**TEXT SECTION**
------------------------------------------------------------

I have this type of data:
df <- data.frame(
Partcpt = c("B","A","B","C"),
aoi = c("ACA","CB","AA","AABC" )
)
I want to replace the individual letters in aoi
with consecutive numbers unless the letters are duplicates, in which case the earlier replacement number should be repeated. Is there a regex solution to this? I'm open to other solutions as well.
The desired output is this:
Partcpt aoi
1 B 121
2 A 12
3 B 11
4 C 1123
CodePudding user response:
Here is a tidyverse solution:
The line that does the trick is mutate(ID = match(paste(aoi), unique(paste(aoi))))
-> after group for id we create unique ID for each unique aoi:
library(dplyr)
library(tidyr)
df %>%
mutate(id = row_number()) %>%
separate_rows(aoi, sep = "(?<!^)(?!$)") %>% #thanks to Chris Ruehlemann
#separate_rows(aoi, sep= "") %>% #alternative
#filter(aoi != "") %>% #alternative
group_by(id) %>%
mutate(ID = match(paste(aoi), unique(paste(aoi)))) %>%
mutate(ID = paste0(ID, collapse = "")) %>%
slice(1) %>%
ungroup() %>%
select(Partcpt, aoi=ID)
OR many thanks to @Henrik:
sapply(strsplit(df$aoi, split = ""), \(x) paste(match(x, unique(x)), collapse = ""))
Partcpt aoi
<chr> <chr>
1 B 121
2 A 12
3 B 11
4 C 1123
CodePudding user response:
A base R
option
df$aoi <- sapply(df$aoi, \(x) {
x <- as.integer(charToRaw(x))
paste(match(x, unique(x)), collapse = "")})
-output
> df$aoi
[1] "121" "12" "11" "1123"

------------------------------------------------------------

**DATA SECTION**
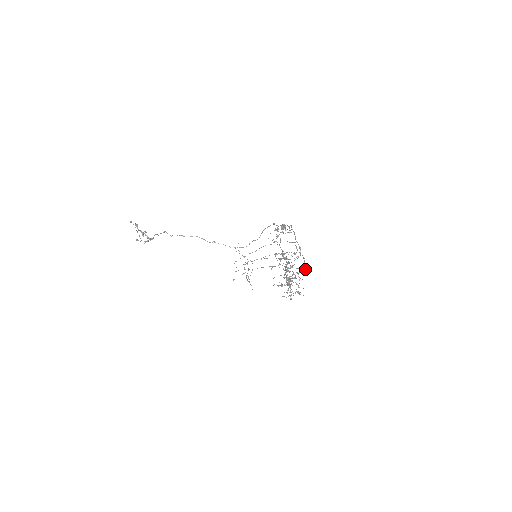
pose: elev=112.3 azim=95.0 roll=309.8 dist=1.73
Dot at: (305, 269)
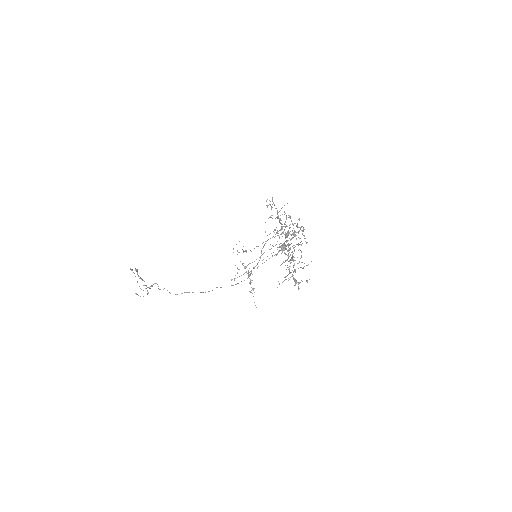
Dot at: (304, 229)
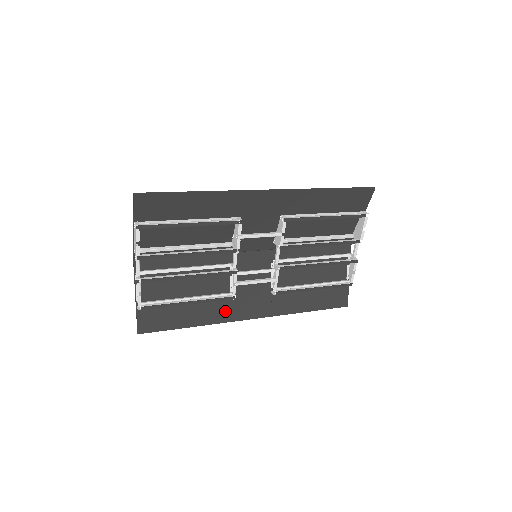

------------------------------------------------------------

**TASK STATEMENT**
Revise the part of the forum thread that opens with the words containing "I want to replace" and closes with "library(tidyr)", putting "sequential integers" wherever "consecutive numbers" appears. The data come from a source unrelated to the thread.

**TASK SOLUTION**
I want to replace the individual letters in aoi
with sequential integers unless the letters are duplicates, in which case the earlier replacement number should be repeated. Is there a regex solution to this? I'm open to other solutions as well.
The desired output is this:
Partcpt aoi
1 B 121
2 A 12
3 B 11
4 C 1123
CodePudding user response:
Here is a tidyverse solution:
The line that does the trick is mutate(ID = match(paste(aoi), unique(paste(aoi))))
-> after group for id we create unique ID for each unique aoi:
library(dplyr)
library(tidyr)